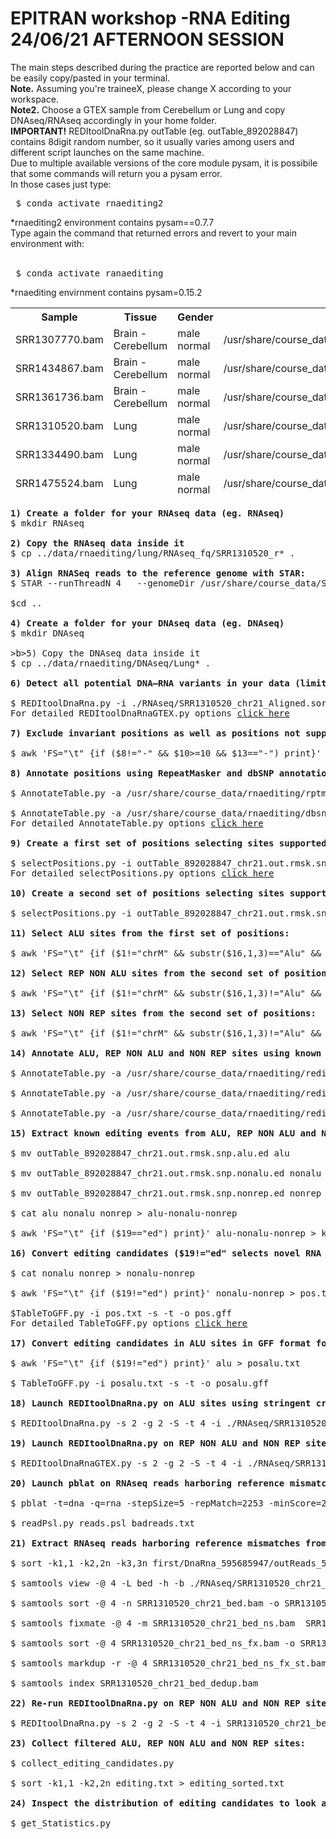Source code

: # EPITRAN workshop -RNA Editing 24/06/21 AFTERNOON SESSION
<p> 
The main steps described during the practice are reported below and can be easily copy/pasted in your terminal.<br>
<b>Note.</b> Assuming you're traineeX, please change X according to your workspace.<br>
<b>Note2.</b> Choose a GTEX sample from Cerebellum or Lung and copy DNAseq/RNAseq accordingly in your home folder.<br>
<b>IMPORTANT!</b> REDItoolDnaRna.py outTable (eg. outTable_892028847) contains 8digit random number, so it usually varies among users and different script launches on the same machine.<br>
Due to multiple available versions of the core module pysam, it is possibile that some commands will return you a pysam error. <br>
In those cases just type:
<pre> $ conda activate rnaediting2 </pre>
*rnaediting2 environment contains pysam==0.7.7
<br>Type again the command that returned errors and revert to your main environment with: 
<br><br>
<pre> $ conda activate ranaediting </pre>
*rnaediting envirnment contains pysam=0.15.2
<table>
<thead>
<th>Sample</th>
<th>Tissue</th>
<th>Gender</th>
<th>Path</th>
<tr>
<td>SRR1307770.bam</td>
<td>Brain - Cerebellum</td>
<td>male normal</td> 
<td>/usr/share/course_data/rnaediting/cerebellum/RNAseq_fq</td>
</tr>
<tr>
<td>SRR1434867.bam</td>
<td>Brain - Cerebellum</td>
<td>male normal</td>
<td>/usr/share/course_data/rnaediting/cerebellum/RNAseq_fq</td>
</tr>
<tr>
<td>SRR1361736.bam</td>
<td>Brain - Cerebellum</td>
<td>male normal</td>
<td>/usr/share/course_data/rnaediting/cerebellum/RNAseq_fq</td>
</tr>
<tr>
<td>SRR1310520.bam</td>
<td>Lung</td>
<td>male normal</td>
<td>/usr/share/course_data/rnaediting/lung/RNAseq_fq</td>
</tr>
<tr>
<td>SRR1334490.bam</td>
<td>Lung</td>
<td>male normal</td>
<td>/usr/share/course_data/rnaediting/lung/RNAseq_fq</td>
</tr>
<tr>
<td>SRR1475524.bam</td>
<td>Lung</td>
<td>male normal</td>
<td>/usr/share/course_data/rnaediting/lung/RNAseq_fq</td>
</tr>
</thead>
</table>
</p>

<pre>
<b>1) Create a folder for your RNAseq data (eg. RNAseq)</b>
$ mkdir RNAseq

<b>2) Copy the RNAseq data inside it</b>
$ cp ../data/rnaediting/lung/RNAseq_fq/SRR1310520_r* .

<b>3) Align RNASeq reads to the reference genome with STAR:</b>
$ STAR --runThreadN 4   --genomeDir /usr/share/course_data/STAR_genome_index_ucsc/   --genomeLoad NoSharedMemory   --readFilesIn ./SRR1310520_r1.fastq.gz   ./SRR1310520_r2.fastq.gz  --readFilesCommand zcat  --outFileNamePrefix SRR1310520_chr21_   --outReadsUnmapped Fastx   --outSAMtype BAM   SortedByCoordinate      --outSAMstrandField intronMotif   --outSAMattributes All      --outFilterType BySJout   --outFilterMultimapNmax 1  --outFilterMismatchNmax 999   --outFilterMismatchNoverLmax 0.04   --alignIntronMin 20   --alignIntronMax 1000000  --alignMatesGapMax 1000000   --alignSJoverhangMin 8   --alignSJDBoverhangMin 1

$cd ..

<b>4) Create a folder for your DNAseq data (eg. DNAseq)</b>
$ mkdir DNAseq

>b>5) Copy the DNAseq data inside it</b>
$ cp ../data/rnaediting/DNAseq/Lung* .

<b>6) Detect all potential DNA–RNA variants in your data (limited to chromosome 21) using the REDItoolDnaRNA.py script:</b>

$ REDItoolDnaRna.py -i ./RNAseq/SRR1310520_chr21_Aligned.sortedByCoord.out.bam -j ./DNAseq/Lung_sorted.bam -o editing -f /usr/share/course_data/rnaediting/hg19ref/GRCh37.primary_assembly.genome.fa  -c1,1 -m30,255 -v1 -q30,30 -e -n0.0 -N0.0 -u -l -p -s2 -g2  -S -Y chr21:1-48129895
For detailed REDItoolDnaRnaGTEX.py options <a href="https://github.com/BioinfoUNIBA/REDItools/blob/master/README_1.md#reditooldnarna-py">click here</a>

<b>7) Exclude invariant positions as well as positions not supported by ≥10 WGS reads:</b>

$ awk 'FS="\t" {if ($8!="-" && $10>=10 && $13=="-") print}' editing/DnaRna_892028847/outTable_892028847 > outTable_892028847_chr21.out

<b>8) Annotate positions using RepeatMasker and dbSNP annotations:</b>

$ AnnotateTable.py -a /usr/share/course_data/rnaediting/rptmsk/rmsk_chr21.sorted.gtf.gz -n rmsk -i outTable_892028847_chr21.out -o outTable_892028847_chr21.out.rmsk -u

$ AnnotateTable.py -a /usr/share/course_data/rnaediting/dbsnp/snp151_chr21.sorted.gtf.gz -n snp151 -n snp151 -i outTable_892028847_chr21.out.rmsk -o outTable_892028847_chr21.out.rmsk.snp -u
For detailed AnnotateTable.py options <a href="https://github.com/BioinfoUNIBA/REDItools/blob/master/README_1.md#annotatetable-py">click here</a>

<b>9) Create a first set of positions selecting sites supported by at least five RNAseq reads and a single mismatch:</b>

$ selectPositions.py -i outTable_892028847_chr21.out.rmsk.snp -c 5 -v 1 -f 0.0 -o outTable_892028847_chr21.out.rmsk.snp.sel1
For detailed selectPositions.py options <a href="https://github.com/BioinfoUNIBA/REDItools/blob/master/README_1.md#selectpositions-py">click here</a>

<b>10) Create a second set of positions selecting sites supported by ≥10 RNAseq reads, three mismatches and minimum editing frequency of 0.1: </b>

$ selectPositions.py -i outTable_892028847_chr21.out.rmsk.snp -c 10 -v 3 -f 0.1  -o outTable_892028847_chr21.out.rmsk.snp.sel2

<b>11) Select ALU sites from the first set of positions:</b>

$ awk 'FS="\t" {if ($1!="chrM" && substr($16,1,3)=="Alu" && $17=="-" && $8!="-" && $10>=10 && $13=="-") print}' outTable_892028847_chr21.out.rmsk.snp.sel1 > outTable_892028847_chr21.out.rmsk.snp.alu

<b>12) Select REP NON ALU sites from the second set of positions, excluding sites in Simple repeats or Low complexity regions:</b>

$ awk 'FS="\t" {if ($1!="chrM" && substr($16,1,3)!="Alu" && $15!="-" && $15!="Simple_repeat" && $15!="Low_complexity" && $17=="-" && $8!="-" && $10>=10 && $14<=0.05 && $9>=0.1) print}' outTable_892028847_chr21.out.rmsk.snp.sel2 > outTable_892028847_chr21.out.rmsk.snp.nonalu

<b>13) Select NON REP sites from the second set of positions:</b>

$ awk 'FS="\t" {if ($1!="chrM" && substr($16,1,3)!="Alu" && $15=="-" && $17=="-" && $8!="-" && $10>=10 && $14<=0.05 && $9>=0.1) print}' outTable_892028847_chr21.out.rmsk.snp.sel2 > outTable_892028847_chr21.out.rmsk.snp.nonrep

<b>14) Annotate ALU, REP NON ALU and NON REP sites using known editing events from REDIportal:</b>

$ AnnotateTable.py -a /usr/share/course_data/rnaediting/rediportal/atlas.gtf.gz -n ed -k R  -c 1 -i outTable_892028847_chr21.out.rmsk.snp.alu -o outTable_892028847_chr21.out.rmsk.snp.alu.ed -u

$ AnnotateTable.py -a /usr/share/course_data/rnaediting/rediportal/atlas.gtf.gz -n ed -k R  -c 1 -i outTable_892028847_chr21.out.rmsk.snp.nonalu -o outTable_892028847_chr21.out.rmsk.snp.nonalu.ed -u

$ AnnotateTable.py -a /usr/share/course_data/rnaediting/rediportal/atlas.gtf.gz -n ed -k R  -c 1 -i outTable_892028847_chr21.out.rmsk.snp.nonrep -o outTable_892028847_chr21.out.rmsk.snp.nonrep.ed -u

<b>15) Extract known editing events from ALU, REP NON ALU and NON REP sites:</b>

$ mv outTable_892028847_chr21.out.rmsk.snp.alu.ed alu

$ mv outTable_892028847_chr21.out.rmsk.snp.nonalu.ed nonalu

$ mv outTable_892028847_chr21.out.rmsk.snp.nonrep.ed nonrep

$ cat alu nonalu nonrep > alu-nonalu-nonrep

$ awk 'FS="\t" {if ($19=="ed") print}' alu-nonalu-nonrep > knownEditing 

<b>16) Convert editing candidates ($19!="ed" selects novel RNA editing events.) in REP NON ALU and NON REP sites in GFF format for further filtering:</b>

$ cat nonalu nonrep > nonalu-nonrep

$ awk 'FS="\t" {if ($19!="ed") print}' nonalu-nonrep > pos.txt

$TableToGFF.py -i pos.txt -s -t -o pos.gff
For detailed TableToGFF.py options <a href="https://github.com/BioinfoUNIBA/REDItools/blob/master/README_1.md#tabletogff-py-new-in-version-1-0-3">click here</a>

<b>17) Convert editing candidates in ALU sites in GFF format for further filtering:</b>

$ awk 'FS="\t" {if ($19!="ed") print}' alu > posalu.txt

$ TableToGFF.py -i posalu.txt -s -t -o posalu.gff

<b>18) Launch REDItoolDnaRna.py on ALU sites using stringent criteria to recover potential editing candidates:</b>

$ REDItoolDnaRna.py -s 2 -g 2 -S -t 4 -i ./RNAseq/SRR1310520_chr21_Aligned.sortedByCoord.out.bam -f /usr/share/course_data/rnaediting/hg19ref/GRCh37.primary_assembly.genome.fa -c 5,5 -q 30,30 -m 255,255 -O 5,5 -p -u -a 11-6 -l -v 1 -n 0.0 -e -T posalu.sorted.gff.gz -w /usr/share/course_data/rnaediting/Gencode_annotation/gencode.v30lift37.chr21.splicesites.txt -k /usr/share/course_data/rnaediting/hg19ref/nochr -R -o firstalu

<b>19) Launch REDItoolDnaRna.py on REP NON ALU and NON REP sites using stringent criteria to recover RNAseq reads harboring reference mismatches:</b>

$ REDItoolDnaRnaGTEX.py -s 2 -g 2 -S -t 4 -i ./RNAseq/SRR1310520_chr21_Aligned.sortedByCoord.out.bam -f /usr/share/course_data/rnaediting/hg19ref/GRCh37.primary_assembly.genome.fa -c 10,10 -q 30,30 -m 255,255 -O 5,5 -p -u -a 11-6 -l -v 3 -n 0.1 -e -T pos.sorted.gff.gz -w /usr/share/course_data/rnaediting/Gencode_annotation/gencode.v30lift37.chr21.splicesites.txt -k /usr/share/course_data/rnaediting/hg19ref/nochr --reads -R --addP -o first

<b>20) Launch pblat on RNAseq reads harboring reference mismatches from previous step and select multimapping reads:</b>

$ pblat -t=dna -q=rna -stepSize=5 -repMatch=2253 -minScore=20 -minIdentity=0 /usr/share/course_data/rnaediting/hg19ref/GRCh37.primary_assembly.genome.fa first/DnaRna_304977045/outReads_304977045 reads.psl

$ readPsl.py reads.psl badreads.txt

<b>21) Extract RNAseq reads harboring reference mismatches from Step 19 and remove duplicates:</b>
  
$ sort -k1,1 -k2,2n -k3,3n first/DnaRna_595685947/outReads_595685947 | mergeBed > bed 

$ samtools view -@ 4 -L bed -h -b ./RNAseq/SRR1310520_chr21_Aligned.sortedByCoord.out.bam > SRR1310520_chr21_bed.bam

$ samtools sort -@ 4 -n SRR1310520_chr21_bed.bam -o SRR1310520_chr21_bed_ns.bam 

$ samtools fixmate -@ 4 -m SRR1310520_chr21_bed_ns.bam  SRR1310520_chr21_bed_ns_fx.bam 

$ samtools sort -@ 4 SRR1310520_chr21_bed_ns_fx.bam -o SRR1310520_chr21_bed_ns_fx_st.bam

$ samtools markdup -r -@ 4 SRR1310520_chr21_bed_ns_fx_st.bam SRR1310520_chr21_bed_dedup.bam

$ samtools index SRR1310520_chr21_bed_dedup.bam

<b>22) Re-run REDItoolDnaRna.py on REP NON ALU and NON REP sites using stringent criteria, deduplicated reads and mis-mapping info:</b>

$ REDItoolDnaRna.py -s 2 -g 2 -S -t 4 -i SRR1310520_chr21_bed_dedup.bam -f /usr/share/course_data/rnaediting/hg19ref/GRCh37.primary_assembly.genome.fa -c 10,10 -q 30,30 -m 255,255 -O 5,5 -p -u -a 11-6 -l -v 3 -n 0.1 -e -T pos.sorted.gff.gz -w /usr/share/course_data/rnaediting/Gencode_annotation/gencode.v30lift37.chr21.splicesites.txt -R -k /usr/share/course_data/rnaediting/hg19ref/nochr -b badreads.txt --rmIndels -o second
  
<b>23) Collect filtered ALU, REP NON ALU and NON REP sites:</b>

$ collect_editing_candidates.py

$ sort -k1,1 -k2,2n editing.txt > editing_sorted.txt

<b>24) Inspect the distribution of editing candidates to look at A-to-I enrichment: </b>

$ get_Statistics.py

## [Your goal]
Above this task is a listing. Restate, word for word and with nothing added, the lines from the one with "--addP -o first" through the one with "<b>22) Re-run REDItoolDnaRna.py".

## [Answer to the exercise]
$ REDItoolDnaRnaGTEX.py -s 2 -g 2 -S -t 4 -i ./RNAseq/SRR1310520_chr21_Aligned.sortedByCoord.out.bam -f /usr/share/course_data/rnaediting/hg19ref/GRCh37.primary_assembly.genome.fa -c 10,10 -q 30,30 -m 255,255 -O 5,5 -p -u -a 11-6 -l -v 3 -n 0.1 -e -T pos.sorted.gff.gz -w /usr/share/course_data/rnaediting/Gencode_annotation/gencode.v30lift37.chr21.splicesites.txt -k /usr/share/course_data/rnaediting/hg19ref/nochr --reads -R --addP -o first

<b>20) Launch pblat on RNAseq reads harboring reference mismatches from previous step and select multimapping reads:</b>

$ pblat -t=dna -q=rna -stepSize=5 -repMatch=2253 -minScore=20 -minIdentity=0 /usr/share/course_data/rnaediting/hg19ref/GRCh37.primary_assembly.genome.fa first/DnaRna_304977045/outReads_304977045 reads.psl

$ readPsl.py reads.psl badreads.txt

<b>21) Extract RNAseq reads harboring reference mismatches from Step 19 and remove duplicates:</b>
  
$ sort -k1,1 -k2,2n -k3,3n first/DnaRna_595685947/outReads_595685947 | mergeBed > bed 

$ samtools view -@ 4 -L bed -h -b ./RNAseq/SRR1310520_chr21_Aligned.sortedByCoord.out.bam > SRR1310520_chr21_bed.bam

$ samtools sort -@ 4 -n SRR1310520_chr21_bed.bam -o SRR1310520_chr21_bed_ns.bam 

$ samtools fixmate -@ 4 -m SRR1310520_chr21_bed_ns.bam  SRR1310520_chr21_bed_ns_fx.bam 

$ samtools sort -@ 4 SRR1310520_chr21_bed_ns_fx.bam -o SRR1310520_chr21_bed_ns_fx_st.bam

$ samtools markdup -r -@ 4 SRR1310520_chr21_bed_ns_fx_st.bam SRR1310520_chr21_bed_dedup.bam

$ samtools index SRR1310520_chr21_bed_dedup.bam

<b>22) Re-run REDItoolDnaRna.py on REP NON ALU and NON REP sites using stringent criteria, deduplicated reads and mis-mapping info:</b>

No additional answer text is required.